Star rating: 5 stars–outstanding/potential classic, 4 stars–very good, 3 stars–adequate, 2 stars–disappointing, 1 star–poor.
In contrast to their avant-garde clothing, with Flowerbomb, the Dutch fashion designers Viktor & Rolf opted for a fragrance with wide appeal. The most controversial aspect of Flowerbomb is its bottle designed as a grenade. Based on the commercial gourmand patchouli accord first introduced by Angel (1993), Flowerbomb (2005) is a mélange of creamy florals resting on a warm base of patchouli and vanilla. Created by Olivier Polge, Carlos Benaïm and Domitille Bertier, Flowerbomb is a smooth composition, polished to remove the hard edges of patchouli with its facets rounded by sweetness. It does not explode as the name would lead one to expect; it flows like spilled honey.
The composition is constructed to allow the accords to undulate gently, revealing one delicate floral note after another. Sheer freesia is folded into the sweetness of jasmine, touched by the subtle anisic notes and layered with creamy vanilla. …
On the scent strip, the spicy green notes provide an interesting counterpoint to the creamy sweetness, however on the skin, they immediately vanish into the gourmand richness. The woody amber in the base enveloped by musk hides the soft streak of patchouli.

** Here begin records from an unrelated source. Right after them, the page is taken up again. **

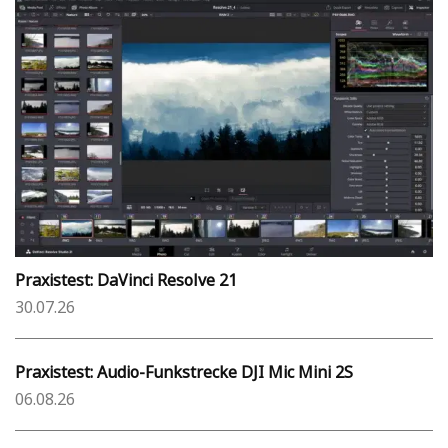
Praxistest: DaVinci Resolve 21
30.07.26
Praxistest: Audio-Funkstrecke DJI Mic Mini 2S
06.08.26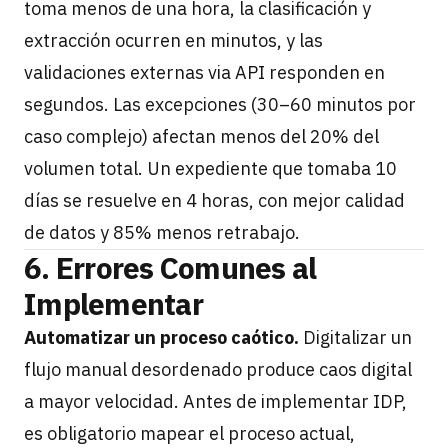
toma menos de una hora, la clasificación y
extracción ocurren en minutos, y las
validaciones externas via API responden en
segundos. Las excepciones (30–60 minutos por
caso complejo) afectan menos del 20% del
volumen total. Un expediente que tomaba 10
días se resuelve en 4 horas, con mejor calidad
de datos y 85% menos retrabajo.
6. Errores Comunes al
Implementar
Automatizar un proceso caótico.
Digitalizar un
flujo manual desordenado produce caos digital
a mayor velocidad. Antes de implementar IDP,
es obligatorio mapear el proceso actual,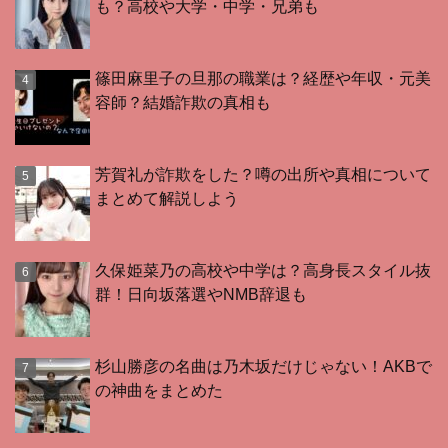
も？高校や大学・中学・兄弟も
篠田麻里子の旦那の職業は？経歴や年収・元美
容師？結婚詐欺の真相も
芳賀礼が詐欺をした？噂の出所や真相について
まとめて解説しよう
久保姫菜乃の高校や中学は？高身長スタイル抜
群！日向坂落選やNMB辞退も
杉山勝彦の名曲は乃木坂だけじゃない！AKBで
の神曲をまとめた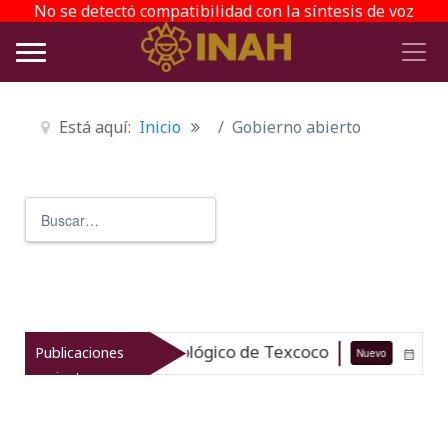
No se detectó compatibilidad con la síntesis de voz
Está aquí:
Inicio
Gobierno abierto
Buscar
Type 2 or more characters for r
 el patrimonio arqueológico de Texcoco
Publicaciones
Nuevo
07-08-2
recientes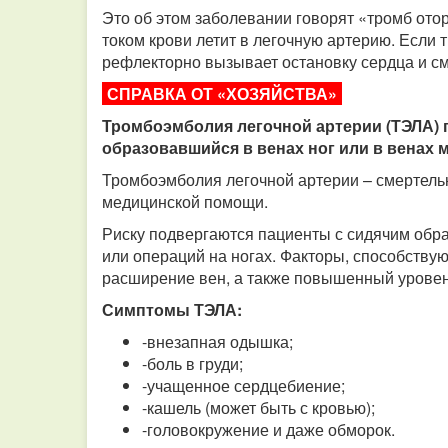
Это об этом заболевании говорят «тромб отор
током крови летит в легочную артерию. Если 
рефлекторно вызывает остановку сердца и см
СПРАВКА ОТ «ХОЗЯЙСТВА»
Тромбоэмболия легочной артерии (ТЭЛА) пр
образовавшийся в венах ног или в венах м
Тромбоэмболия легочной артерии – смертель
медицинской помощи.
Риску подвергаются пациенты с сидячим обра
или операций на ногах. Факторы, способств
расширение вен, а также повышенный уровен
Симптомы ТЭЛА:
-внезапная одышка;
-боль в груди;
-учащенное сердцебиение;
-кашель (может быть с кровью);
-головокружение и даже обморок.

Out of all gourmand patchouli compositions that became popular in the last decade, Flowerbomb is likely to be the most wearable, as the earthy pungency of patchouli is reduced to a minimum. The loud patchouli of either Angel or Chanel Coco Mademoiselle, another fragrance in this genre, is not to be found in this composition. The warm fruity sweetness that fills the body of the composition makes Flowerbomb reminiscent of Lolita Lempicka (1997), although the tobacco and licorice facet that darkened Lolita Lempicka is entirely missing in Flowerbomb. In fact, everything about it is cashmere and pearls—poised, sweet and pretty.
This very quality might be disappointing to those wishing for an edgy fragrance like Angel, as Flowerbomb does not attempt to compete with it. Whether its tame aspect can be deemed to be a positive or negative feature might depend on the effect one is seeking. Above all, it would be a good option to consider for those who find Angel and other fragrances of similar genre to be too brash and loud. The soft sweetness of Flowerbomb does not require effort to wear and is not likely to elicit the same polarized reactions as Angel.
Flowerbomb Extrême, released as a limited edition for the holidays, is an even softer and creamier fragrance. Its sweetness is amplified by the rich warmth of the vanilla and fruity notes, recalling a red pudding of stewed berries and whipped cream. If the patchouli was subtly rendered in the original, in the Extrême version it is merely an accent. If I found the original to be too sweet for my tastes, the Extrême borders on cloying, however the fact that it stays closer to the skin makes this version wearable nevertheless.
Notes include bergamot, tea, bergamot, jasmine sambac, orange blossom, orchid, freesia, rose, amber, musk, and patchouli. The notes for Flowerbomb Extrême include osmanthus as well. Both fragrances can be found at Saks 5th Avenue.